┌────────

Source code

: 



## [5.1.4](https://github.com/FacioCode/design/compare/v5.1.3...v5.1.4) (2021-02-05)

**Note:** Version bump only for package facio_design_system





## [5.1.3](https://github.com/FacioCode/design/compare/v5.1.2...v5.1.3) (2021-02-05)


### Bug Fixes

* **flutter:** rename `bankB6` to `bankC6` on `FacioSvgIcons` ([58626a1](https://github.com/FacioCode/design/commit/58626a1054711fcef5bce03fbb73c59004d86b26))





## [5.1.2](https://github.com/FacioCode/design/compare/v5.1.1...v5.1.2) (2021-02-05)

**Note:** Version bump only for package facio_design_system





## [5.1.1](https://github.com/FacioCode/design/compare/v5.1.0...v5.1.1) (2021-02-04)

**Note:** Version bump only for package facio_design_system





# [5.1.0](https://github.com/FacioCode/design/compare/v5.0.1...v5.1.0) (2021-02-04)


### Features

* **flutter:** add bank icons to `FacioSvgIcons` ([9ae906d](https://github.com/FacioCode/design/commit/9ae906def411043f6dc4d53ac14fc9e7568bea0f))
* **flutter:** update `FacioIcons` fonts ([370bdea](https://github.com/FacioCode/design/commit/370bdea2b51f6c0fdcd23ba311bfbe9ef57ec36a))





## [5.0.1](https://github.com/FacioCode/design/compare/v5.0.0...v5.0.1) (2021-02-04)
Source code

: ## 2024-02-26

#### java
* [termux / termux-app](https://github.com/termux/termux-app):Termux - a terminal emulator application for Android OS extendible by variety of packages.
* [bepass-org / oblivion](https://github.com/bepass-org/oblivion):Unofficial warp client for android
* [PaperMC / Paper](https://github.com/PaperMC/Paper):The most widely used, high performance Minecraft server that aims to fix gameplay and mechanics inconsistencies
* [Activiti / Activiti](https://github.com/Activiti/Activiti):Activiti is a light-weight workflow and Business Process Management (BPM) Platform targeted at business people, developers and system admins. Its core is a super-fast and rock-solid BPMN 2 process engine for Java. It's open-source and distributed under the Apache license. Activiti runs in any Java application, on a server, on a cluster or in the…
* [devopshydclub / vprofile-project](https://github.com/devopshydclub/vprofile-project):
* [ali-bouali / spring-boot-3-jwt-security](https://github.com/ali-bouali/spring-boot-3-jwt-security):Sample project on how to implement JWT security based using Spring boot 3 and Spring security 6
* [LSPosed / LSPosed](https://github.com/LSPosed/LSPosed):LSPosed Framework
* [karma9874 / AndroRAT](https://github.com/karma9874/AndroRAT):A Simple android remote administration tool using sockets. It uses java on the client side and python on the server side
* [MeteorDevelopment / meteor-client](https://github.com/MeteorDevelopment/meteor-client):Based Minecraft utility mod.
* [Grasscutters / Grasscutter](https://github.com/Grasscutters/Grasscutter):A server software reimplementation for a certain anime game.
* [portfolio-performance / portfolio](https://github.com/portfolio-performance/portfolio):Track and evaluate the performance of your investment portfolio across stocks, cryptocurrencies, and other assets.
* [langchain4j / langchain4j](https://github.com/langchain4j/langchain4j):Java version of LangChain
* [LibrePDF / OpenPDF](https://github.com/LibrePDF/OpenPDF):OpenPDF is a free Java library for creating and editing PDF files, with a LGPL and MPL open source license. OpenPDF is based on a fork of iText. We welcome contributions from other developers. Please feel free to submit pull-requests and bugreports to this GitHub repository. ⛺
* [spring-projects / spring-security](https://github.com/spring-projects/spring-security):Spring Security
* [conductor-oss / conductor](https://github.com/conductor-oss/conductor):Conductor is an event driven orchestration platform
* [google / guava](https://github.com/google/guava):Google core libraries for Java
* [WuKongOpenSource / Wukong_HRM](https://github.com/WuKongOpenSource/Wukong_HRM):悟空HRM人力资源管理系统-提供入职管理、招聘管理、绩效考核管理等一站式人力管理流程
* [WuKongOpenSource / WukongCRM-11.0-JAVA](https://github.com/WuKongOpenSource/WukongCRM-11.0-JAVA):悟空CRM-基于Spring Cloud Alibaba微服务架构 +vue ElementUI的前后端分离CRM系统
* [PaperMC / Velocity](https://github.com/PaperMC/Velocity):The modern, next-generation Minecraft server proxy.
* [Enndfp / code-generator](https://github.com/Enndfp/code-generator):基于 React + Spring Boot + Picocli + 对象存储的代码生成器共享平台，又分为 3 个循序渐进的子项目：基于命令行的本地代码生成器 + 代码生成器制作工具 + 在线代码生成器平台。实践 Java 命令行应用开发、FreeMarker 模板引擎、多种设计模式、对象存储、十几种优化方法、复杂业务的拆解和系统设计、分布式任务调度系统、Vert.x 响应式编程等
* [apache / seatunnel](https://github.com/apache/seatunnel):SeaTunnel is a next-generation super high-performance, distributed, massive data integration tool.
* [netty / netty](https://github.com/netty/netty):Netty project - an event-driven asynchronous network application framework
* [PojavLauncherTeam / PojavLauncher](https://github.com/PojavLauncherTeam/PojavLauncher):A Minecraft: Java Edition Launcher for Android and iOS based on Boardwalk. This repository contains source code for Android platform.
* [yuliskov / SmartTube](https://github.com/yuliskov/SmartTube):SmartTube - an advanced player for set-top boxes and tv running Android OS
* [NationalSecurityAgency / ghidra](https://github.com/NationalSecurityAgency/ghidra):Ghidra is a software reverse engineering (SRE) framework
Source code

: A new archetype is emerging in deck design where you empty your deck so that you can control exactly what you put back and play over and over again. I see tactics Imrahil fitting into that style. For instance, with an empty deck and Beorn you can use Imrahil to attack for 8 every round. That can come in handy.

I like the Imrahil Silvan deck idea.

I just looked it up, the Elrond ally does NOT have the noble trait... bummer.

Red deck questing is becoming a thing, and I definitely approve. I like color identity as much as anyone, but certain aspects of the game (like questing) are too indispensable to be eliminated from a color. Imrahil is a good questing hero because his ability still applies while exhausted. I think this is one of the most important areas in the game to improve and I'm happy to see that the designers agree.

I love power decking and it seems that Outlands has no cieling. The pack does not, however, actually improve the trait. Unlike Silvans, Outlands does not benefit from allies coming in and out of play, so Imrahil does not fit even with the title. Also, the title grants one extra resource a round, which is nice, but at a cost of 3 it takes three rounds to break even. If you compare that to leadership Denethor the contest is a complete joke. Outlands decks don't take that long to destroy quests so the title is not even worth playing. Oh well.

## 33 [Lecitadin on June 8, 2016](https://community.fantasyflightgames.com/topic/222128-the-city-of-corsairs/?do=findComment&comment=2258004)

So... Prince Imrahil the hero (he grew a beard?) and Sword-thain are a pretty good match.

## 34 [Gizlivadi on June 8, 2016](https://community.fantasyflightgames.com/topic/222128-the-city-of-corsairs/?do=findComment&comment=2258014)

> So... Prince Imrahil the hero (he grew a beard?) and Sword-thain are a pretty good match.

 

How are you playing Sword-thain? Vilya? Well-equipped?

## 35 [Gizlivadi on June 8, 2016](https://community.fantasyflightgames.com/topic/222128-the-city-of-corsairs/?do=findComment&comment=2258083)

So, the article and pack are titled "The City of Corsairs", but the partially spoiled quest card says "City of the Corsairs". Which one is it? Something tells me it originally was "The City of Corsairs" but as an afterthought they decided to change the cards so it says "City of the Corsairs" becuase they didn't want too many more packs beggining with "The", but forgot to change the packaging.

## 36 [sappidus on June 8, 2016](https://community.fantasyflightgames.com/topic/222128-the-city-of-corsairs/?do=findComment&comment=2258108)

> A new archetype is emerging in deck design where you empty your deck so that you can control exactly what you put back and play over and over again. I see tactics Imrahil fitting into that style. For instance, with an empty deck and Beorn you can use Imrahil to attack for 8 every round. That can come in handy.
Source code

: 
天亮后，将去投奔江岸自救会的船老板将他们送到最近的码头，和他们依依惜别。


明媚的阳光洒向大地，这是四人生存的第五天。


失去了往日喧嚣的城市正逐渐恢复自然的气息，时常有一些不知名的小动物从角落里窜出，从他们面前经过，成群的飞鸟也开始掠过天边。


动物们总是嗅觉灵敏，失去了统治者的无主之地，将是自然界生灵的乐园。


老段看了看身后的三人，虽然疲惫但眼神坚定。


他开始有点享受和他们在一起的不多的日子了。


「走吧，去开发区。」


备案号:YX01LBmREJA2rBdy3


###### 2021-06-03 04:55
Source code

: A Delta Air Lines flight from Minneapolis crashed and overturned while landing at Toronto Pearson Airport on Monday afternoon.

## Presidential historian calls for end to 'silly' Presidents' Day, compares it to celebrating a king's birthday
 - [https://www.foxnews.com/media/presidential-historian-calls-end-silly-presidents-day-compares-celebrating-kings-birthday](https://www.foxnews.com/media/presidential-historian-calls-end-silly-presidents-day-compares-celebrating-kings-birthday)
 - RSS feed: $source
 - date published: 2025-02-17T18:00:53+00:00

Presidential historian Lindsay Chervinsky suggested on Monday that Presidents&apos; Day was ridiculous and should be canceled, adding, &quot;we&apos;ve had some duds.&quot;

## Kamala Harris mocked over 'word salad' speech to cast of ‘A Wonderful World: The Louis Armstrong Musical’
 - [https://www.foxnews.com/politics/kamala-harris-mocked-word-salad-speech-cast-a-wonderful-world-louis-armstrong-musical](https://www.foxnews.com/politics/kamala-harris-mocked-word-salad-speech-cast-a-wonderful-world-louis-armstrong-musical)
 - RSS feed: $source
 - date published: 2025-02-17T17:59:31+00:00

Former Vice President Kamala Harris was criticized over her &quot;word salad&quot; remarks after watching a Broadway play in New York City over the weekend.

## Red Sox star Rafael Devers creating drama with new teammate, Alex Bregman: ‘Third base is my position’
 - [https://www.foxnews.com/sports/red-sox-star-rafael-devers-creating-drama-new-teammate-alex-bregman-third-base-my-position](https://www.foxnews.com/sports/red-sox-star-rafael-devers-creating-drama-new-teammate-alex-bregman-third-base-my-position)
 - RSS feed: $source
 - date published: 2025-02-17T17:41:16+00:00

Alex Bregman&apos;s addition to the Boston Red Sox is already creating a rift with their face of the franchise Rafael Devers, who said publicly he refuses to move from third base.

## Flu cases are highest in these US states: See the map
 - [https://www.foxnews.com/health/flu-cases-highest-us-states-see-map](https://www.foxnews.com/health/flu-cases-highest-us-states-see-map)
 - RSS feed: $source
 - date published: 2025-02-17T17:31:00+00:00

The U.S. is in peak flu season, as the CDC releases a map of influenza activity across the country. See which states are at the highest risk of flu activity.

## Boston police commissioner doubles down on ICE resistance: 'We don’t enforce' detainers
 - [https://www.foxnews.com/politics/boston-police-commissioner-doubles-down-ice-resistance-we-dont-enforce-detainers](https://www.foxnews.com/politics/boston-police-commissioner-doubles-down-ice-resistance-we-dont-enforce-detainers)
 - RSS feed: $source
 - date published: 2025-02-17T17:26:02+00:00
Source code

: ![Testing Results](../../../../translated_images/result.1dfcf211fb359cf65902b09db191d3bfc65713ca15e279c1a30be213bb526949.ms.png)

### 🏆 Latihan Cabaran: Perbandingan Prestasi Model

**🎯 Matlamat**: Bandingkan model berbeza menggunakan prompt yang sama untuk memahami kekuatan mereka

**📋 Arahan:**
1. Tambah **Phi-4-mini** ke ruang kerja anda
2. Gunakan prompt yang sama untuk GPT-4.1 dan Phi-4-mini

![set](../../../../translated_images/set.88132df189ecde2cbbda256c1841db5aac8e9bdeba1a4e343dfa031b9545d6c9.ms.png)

└────────

> **Exercise requirements**
Return every line of the material in which the word "apos" is found.

> **Your solution**
Presidential historian Lindsay Chervinsky suggested on Monday that Presidents&apos; Day was ridiculous and should be canceled, adding, &quot;we&apos;ve had some duds.&quot;
Alex Bregman&apos;s addition to the Boston Red Sox is already creating a rift with their face of the franchise Rafael Devers, who said publicly he refuses to move from third base.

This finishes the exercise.